As I mentioned a few weeks ago, I have reached the point where I have accumulated so much awesome recent parasite ecology that I can’t devote an entire blog post to each paper. Therefore, today’s blog post is another parasite ecology bonanza:
There is a link between chicken flock behavior and Campylobacter infection status, where infected flocks move around less, and their movements are less uniform. It’s unclear whether Campylobacter alters chicken behavior of if sluggish flocks are more likely to become infected. However, observing flock behavior may be a better way to predict Campylobacter outbreaks than swabbing chickens.
There’s a big push to embrace the One Health paradigm in epidemiology/disease ecology. (Go look at my beautiful One Health Venn diagram and use it in your classes, if you haven’t yet!) However, to fully embrace the One Health concept, we may need more cross-talk and collaboration among three distinct networks of scientists: those who study domesticated animals, those who study wildlife, and those who study humans. The three groups are asking distinct questions and using distinct methods, and it looks like ecology folks don’t cite veterinary folks’ work and vice versa.

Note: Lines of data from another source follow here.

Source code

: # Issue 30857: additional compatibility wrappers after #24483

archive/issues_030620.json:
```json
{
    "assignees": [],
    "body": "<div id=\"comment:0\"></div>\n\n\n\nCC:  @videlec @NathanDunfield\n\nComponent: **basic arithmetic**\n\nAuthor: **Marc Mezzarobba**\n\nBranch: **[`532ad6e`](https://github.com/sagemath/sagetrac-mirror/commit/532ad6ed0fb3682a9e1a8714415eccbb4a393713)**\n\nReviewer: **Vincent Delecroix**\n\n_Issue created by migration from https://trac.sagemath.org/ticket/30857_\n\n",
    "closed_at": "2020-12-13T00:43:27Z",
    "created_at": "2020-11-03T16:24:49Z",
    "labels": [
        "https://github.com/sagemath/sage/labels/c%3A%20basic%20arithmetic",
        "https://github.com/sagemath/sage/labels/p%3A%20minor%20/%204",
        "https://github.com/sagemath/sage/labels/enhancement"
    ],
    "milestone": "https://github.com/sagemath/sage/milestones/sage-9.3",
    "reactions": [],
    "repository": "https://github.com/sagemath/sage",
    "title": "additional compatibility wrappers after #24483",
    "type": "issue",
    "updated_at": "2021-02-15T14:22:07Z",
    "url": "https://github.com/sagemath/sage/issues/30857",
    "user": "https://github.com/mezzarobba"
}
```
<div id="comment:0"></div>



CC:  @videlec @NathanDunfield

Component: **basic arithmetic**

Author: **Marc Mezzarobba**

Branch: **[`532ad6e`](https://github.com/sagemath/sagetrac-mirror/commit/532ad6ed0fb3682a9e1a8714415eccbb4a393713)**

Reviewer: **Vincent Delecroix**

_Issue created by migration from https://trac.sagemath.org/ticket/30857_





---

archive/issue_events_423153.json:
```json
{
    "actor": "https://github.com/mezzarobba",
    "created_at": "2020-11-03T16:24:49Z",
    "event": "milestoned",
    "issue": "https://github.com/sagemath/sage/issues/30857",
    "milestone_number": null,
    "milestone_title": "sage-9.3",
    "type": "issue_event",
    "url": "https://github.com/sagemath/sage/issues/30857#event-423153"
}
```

Here’s a cool study about parasite community assembly in buffalo. I like thinking about dominant versus subordinate parasite species…but I forgot to make a cartoon before this post came out.
Macroparasites are aggregately distributed among their hosts, and we expect host mortality rate to be dependent on parasite infection intensity. But we often can’t experimentally manipulate parasite loads, so how the heck do we figure out what parasite infection intensities lead to increased host mortality risk? Why, we use this BEAUTIFUL new statistical method, of course.
Thoughts on the disease triangle and chytridiomycosis – what are the relative contributions of the host, the pathogen, and the environment in determining chytrid outbreak severity?
Speaking of chytridiomycosis, the prevalence of infection in a frog population is lower when the mismatch between the host species’ and Bd’s thermal tolerances is greater. So I guess it’s hard to separate the host, the pathogen, and the environment . 😛
And finally, hosts may become “addicted” to their defensive symbionts! In particular, host populations with defensive symbionts rely on symbionts for protection from pathogens, and therefore the frequency of resistance alleles doesn’t increase in the host population when parasite pressures are high…and thus hosts rely even more on their symbionts…etc.